リスト本体を開くと、植物の産業管理外来種には、キウイフルーツ、パパイヤ、ビワ、牧草のチモシーやイタリアンライグラス、モウソウチクなどの竹類、ハリエンジュが並びます。魚類ではニジマス。

使ってよい、というお墨付きではありません。基本方針が求めているのは3つです。

・利用に伴う被害を減らすための管理を徹底する

・利用の回避や抑制、侵略性のない代替種の開発と普及に努める

・逸出(管理の外へ逃げ出すこと)して管理から外れたものは速やかに防除する

線をどこに引くかで、意見も出ています。

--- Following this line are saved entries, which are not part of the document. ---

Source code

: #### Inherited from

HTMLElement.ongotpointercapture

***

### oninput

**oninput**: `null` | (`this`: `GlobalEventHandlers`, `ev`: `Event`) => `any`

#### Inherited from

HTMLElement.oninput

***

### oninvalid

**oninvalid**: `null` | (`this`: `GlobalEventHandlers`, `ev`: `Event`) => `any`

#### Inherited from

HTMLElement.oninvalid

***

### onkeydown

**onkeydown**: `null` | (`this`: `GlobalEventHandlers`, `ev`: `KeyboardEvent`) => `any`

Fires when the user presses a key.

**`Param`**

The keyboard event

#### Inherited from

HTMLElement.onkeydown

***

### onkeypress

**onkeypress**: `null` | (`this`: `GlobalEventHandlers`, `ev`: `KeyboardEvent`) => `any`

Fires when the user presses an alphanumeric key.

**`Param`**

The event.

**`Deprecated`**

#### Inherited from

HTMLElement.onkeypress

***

パブリックコメント(33名・55件)には、緑肥(畑にすき込む肥料用の作物)として有益なセイヨウカラシナを産業管理外来種に区分してほしい、漁業権のある漁場で放流用の稚魚として使われるヘラブナを産業管理外来種とするのが妥当ではないか、という意見がありました。どちらも原案どおり。

セイヨウカラシナの理由はこうです。栽培品種が逸出して問題になっている情報はなく、問題となっているのは戦後に侵入して雑草化したものと考えられ、それが同じものだという情報がない。

一方で、ソテツシロカイガラムシは20件の意見を受けて、改めて専門家に聞き、防除推進外来種に格上げされました。線は、利用の実態と被害の実態の情報で動いています。

自然関連の開示の枠組みTNFDは、企業が侵略的外来種にどう関わっているかを開示する指標を検討していて、最終版は10月の予定とされています。日本の企業がその指標を埋めるとき、どの種を侵略的外来種として数えるかの線引きは、このリストになるように思います。リスト本体は、分類群ごとに表形式で公開されています。